(Transcribed page contents)
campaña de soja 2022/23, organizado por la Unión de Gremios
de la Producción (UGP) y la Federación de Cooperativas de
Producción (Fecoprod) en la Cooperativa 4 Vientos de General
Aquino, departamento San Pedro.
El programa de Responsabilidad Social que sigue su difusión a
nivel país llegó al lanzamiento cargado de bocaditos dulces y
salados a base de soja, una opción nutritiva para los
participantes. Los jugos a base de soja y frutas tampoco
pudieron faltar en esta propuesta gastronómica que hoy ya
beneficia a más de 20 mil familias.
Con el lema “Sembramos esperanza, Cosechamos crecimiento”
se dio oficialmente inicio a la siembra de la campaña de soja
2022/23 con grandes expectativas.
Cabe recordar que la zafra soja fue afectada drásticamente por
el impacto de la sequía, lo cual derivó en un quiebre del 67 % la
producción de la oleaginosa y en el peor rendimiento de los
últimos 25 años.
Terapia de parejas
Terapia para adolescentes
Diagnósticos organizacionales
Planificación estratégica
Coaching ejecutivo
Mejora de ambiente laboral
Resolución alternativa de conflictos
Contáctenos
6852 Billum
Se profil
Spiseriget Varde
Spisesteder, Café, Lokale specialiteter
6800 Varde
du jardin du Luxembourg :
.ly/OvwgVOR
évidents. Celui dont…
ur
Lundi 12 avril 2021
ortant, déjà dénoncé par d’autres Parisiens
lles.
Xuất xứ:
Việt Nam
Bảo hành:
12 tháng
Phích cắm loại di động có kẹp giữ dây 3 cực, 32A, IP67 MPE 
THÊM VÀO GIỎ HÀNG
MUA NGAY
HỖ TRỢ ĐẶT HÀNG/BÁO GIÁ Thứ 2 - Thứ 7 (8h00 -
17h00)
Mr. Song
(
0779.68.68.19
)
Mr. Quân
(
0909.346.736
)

* _Directions_: In the records above, copy exactly the lines from the one that contains "THÊM VÀO GIỎ HÀNG" through the last, and nothing else.

* _Solved exercise_:
THÊM VÀO GIỎ HÀNG
MUA NGAY
HỖ TRỢ ĐẶT HÀNG/BÁO GIÁ Thứ 2 - Thứ 7 (8h00 -
17h00)
Mr. Song
(
0779.68.68.19
)
Mr. Quân
(
0909.346.736
)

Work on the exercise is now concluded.